これからのビジネスパーソンに求められる「知財発想法」について考える

総合アドバイザーは受動型か能動型か

2007-08-06 | 知財業界
 知的財産推進計画2007の知財人材育成に関する項に、弁理士の資質向上の1項目として、中小・ベンチャー企業に対する「コンサルティングやマーケティング、知財戦略策定等を含めた知的創造サイクルの全般にわたった総合アドバイザー」という理想像が示されています。
 この問題を考える際には、
<受動型> マーケッティング等の諸問題も理解して、経営者の意図を反映して知財業務を進める。

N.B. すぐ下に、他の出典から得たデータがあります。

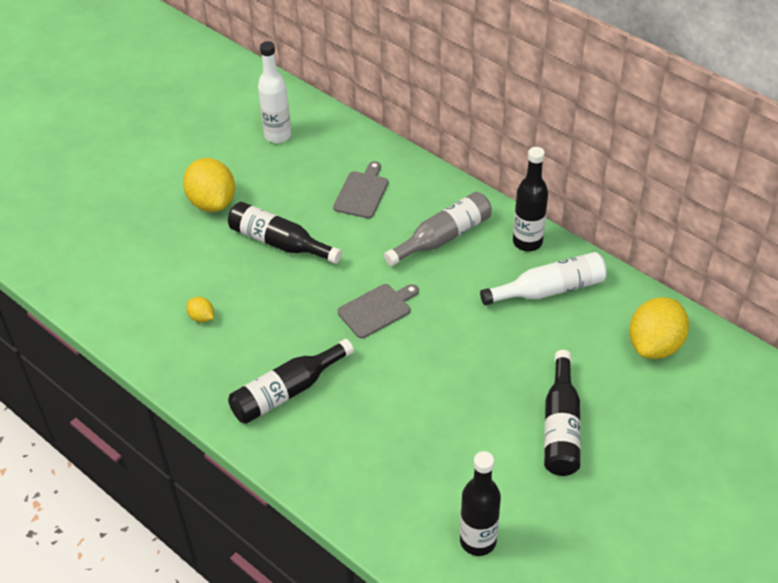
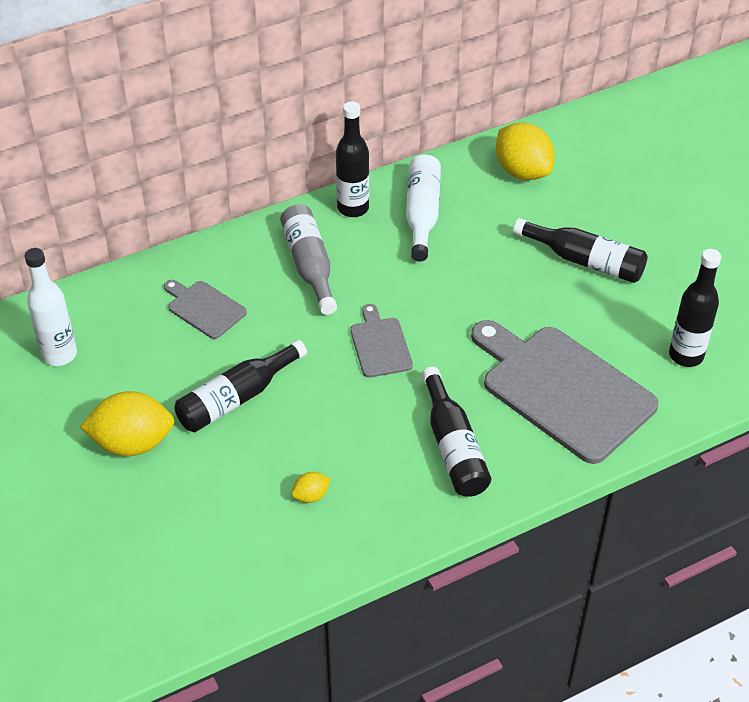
camera: 70 degrees left, 0 degrees up
(386, 452) = (563, 390): none -> grey cutting board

<能動型> 知財の知識を活かして、マーケッティングや研究開発その他の経営全般に対する提言やアドバイスを行う。
の2つのタイプに大きな差異があることをよく理解しておくべきだと思います。私個人の意見としては、専門職である弁理士は受動型に軸足を置くべきであり、能動型のスタイルには基本的には慎重であるべきだと考えています。
 
 ベンチャーキャピタルで投資を担当していたときの話ですが、あるベンチャー企業の社長といろいろ議論をして、その企業への投資を行うことがほぼ固まりました。ところが、その時期に資金的には余裕があったこともあり、顧問の会計士から「こんな時期に増資をするなんて、ベンチャーキャピタルの私利私欲に騙されてはダメだ」との横槍が入り、増資の話は流れてしまいました。資金に余裕があっても増資による財務体質強化の意味はある、我々は資金を出して一緒にリスクをとるんだ(逆に会計士はノーリスクで意見を言っているだけではないか)、ということを説明したのですが、ベンチャーキャピタルの一営業マンの言葉と偉い先生の意見では、全く重みが違って勝負になりませんでした。

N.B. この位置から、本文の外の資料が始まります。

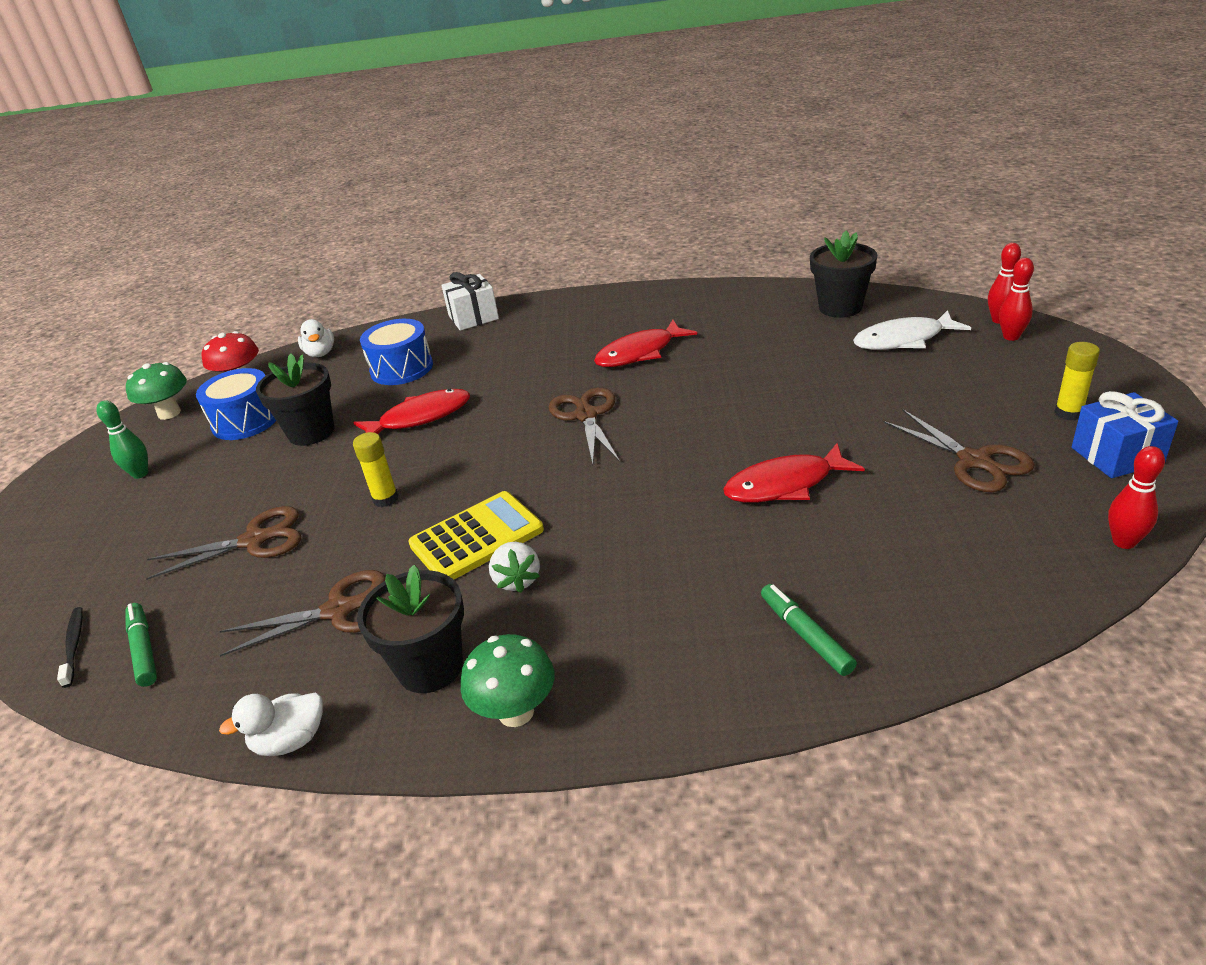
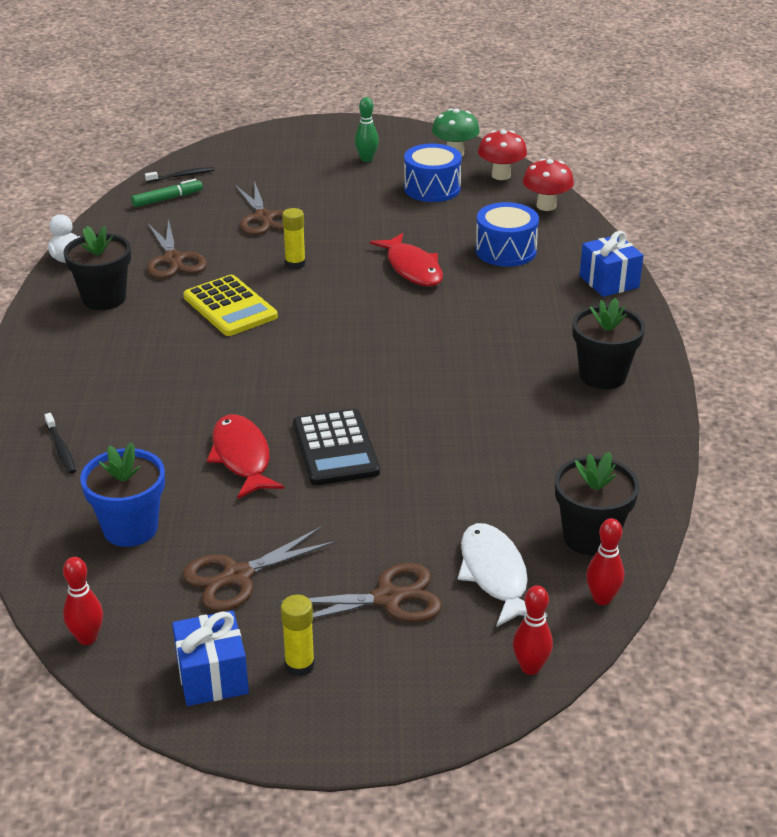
camera: 85 degrees right, 0 degrees up
(311, 432) = (404, 220): black flower pot -> black flower pot (602, 375)
(320, 353) = (546, 206): white duck -> red mushroom
(473, 317) = (609, 281): white gift -> blue gift
(516, 712) = (51, 331): green mushroom -> none
(517, 580) = (174, 326): white strawberry -> none
(586, 416) = (389, 353): brown scissors -> brown scissors (388, 598)
(640, 353) = (505, 385): red fish -> none
(755, 429) = (335, 448): none -> black calculator
(805, 635) = (61, 449): green marker -> black toothbrush
(936, 544) = (130, 528): none -> blue flower pot
(1011, 337) = (483, 666): red bowling pin -> red bowling pin (602, 598)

 左程間のないうちに、その企業は資金繰りに行き詰って倒産してしまいました。純粋に資金繰りの問題であったなら、増資をして借入を圧縮していれば耐えられたかもしれません。

 そのときの経験から痛感したことは、
会社は、お勉強の成果を測るための実験動物ではない。リスクを共有する立場にない者(アドバイスが失敗に終わった場合に痛みを共有する立場にいない者、とりわけ中立性や専門性から経営者に信用されやすい立場にある者)が、経営判断を左右するようなアドバイスを軽率に行うべきではない。

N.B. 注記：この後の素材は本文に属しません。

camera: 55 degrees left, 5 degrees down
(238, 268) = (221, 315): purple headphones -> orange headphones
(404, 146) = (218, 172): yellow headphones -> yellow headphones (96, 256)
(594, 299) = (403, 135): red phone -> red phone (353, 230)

ということです。そうした経験もあって、専門職として経営的な問題に関わるとしても、基本的には受動型に軸足を置くべきであり、能動型で関与していきたいのであれば、責任あるアドバイスができるような相応の経験を積むか(MOTで勉強してきたとかいうレベルの話ではありません)、あるいはリスクを共有するような立場に立つべきではないかと思います。尤も、そうしたレベルに達せずに能動型で関与しようとしても、そもそも経営者が耳を貸すかどうかが問題でしょうが。